Cette trêve est la condition de base des accords de Minsk-2 négociés en février dernier en Biélorussie. L’accord doit ouvrir à la voie à un règlement politique de la crise en cours depuis plus d’un an qui a fait plus de 6100 morts. Les séparatistes prorusses sont accusés par Kiev d’utiliser des armes lourdes censées avoir été retirées des lignes de front.
Accusations mutuelles
Les séparatistes ont parallèlement affirmé au cours du week-end que l’armée avait ouvert le feu sur un convoi d’aide en provenance de Russie, faisant un mort. Edouard Basourine, porte-parole des rebelles cité samedi par l’agence de presse de Donetsk, le bastion des séparatistes, a parlé d’une «situation explosive» qui «exige l’intervention urgente de la communauté internationale».
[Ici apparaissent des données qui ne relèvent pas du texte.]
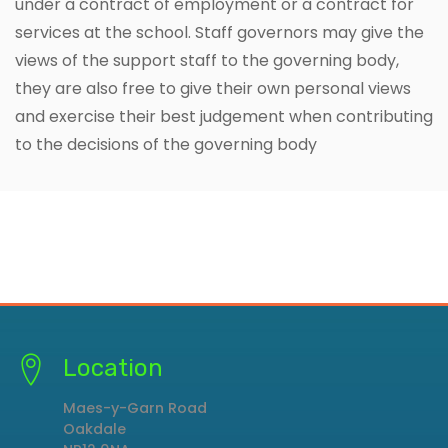
under a contract of employment or a contract for
services at the school. Staff governors may give the
views of the support staff to the governing body,
they are also free to give their own personal views
and exercise their best judgement when contributing
to the decisions of the governing body
Location
Maes-y-Garn Road
Oakdale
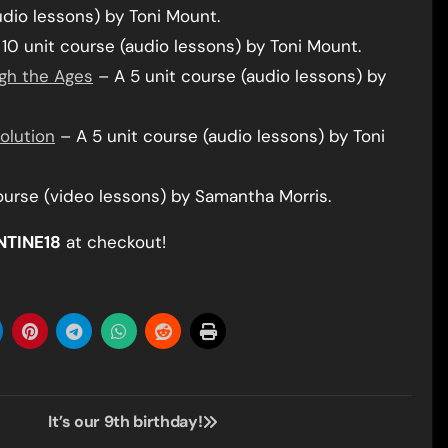
udio lessons) by Toni Mount.
10 unit course (audio lessons) by Toni Mount.
gh the Ages
– A 5 unit course (audio lessons) by
volution
– A 5 unit course (audio lessons) by Toni
ourse (video lessons) by Samantha Morris.
NTINE18
at checkout!
It’s our 9th birthday!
Un autre représentant des rebelles, Denis Pouchiline, a déclaré pour sa part à l’agence de presse russe RIA que l’armée de Kiev regroupait du matériel militaire. Il y voit le signe que le gouvernement ukrainien a l’intention de chercher une «solution militaire au conflit».
Violations limitées
A ce stade, les observateurs de l’Organisation pour la sécurité et la coopération en Europe (OSCE), chargés de surveiller le cessez-le-feu, estiment que les violations restent limitées.
«Nous ne sommes pas dans une phase de conflit très active similaire à ce que nous observions les mois précédents», a déclaré samedi le secrétaire général de l’OSCE, Lamberto Zannier, en marge d’un colloque sur la sécurité organisé en Estonie.
«Il semble plutôt s’agir d’initiatives de commandants locaux mais je conviens que si nous ne maîtrisons pas ces choses, un risque existe d’une plus grande détérioration», a-t-il ajouté.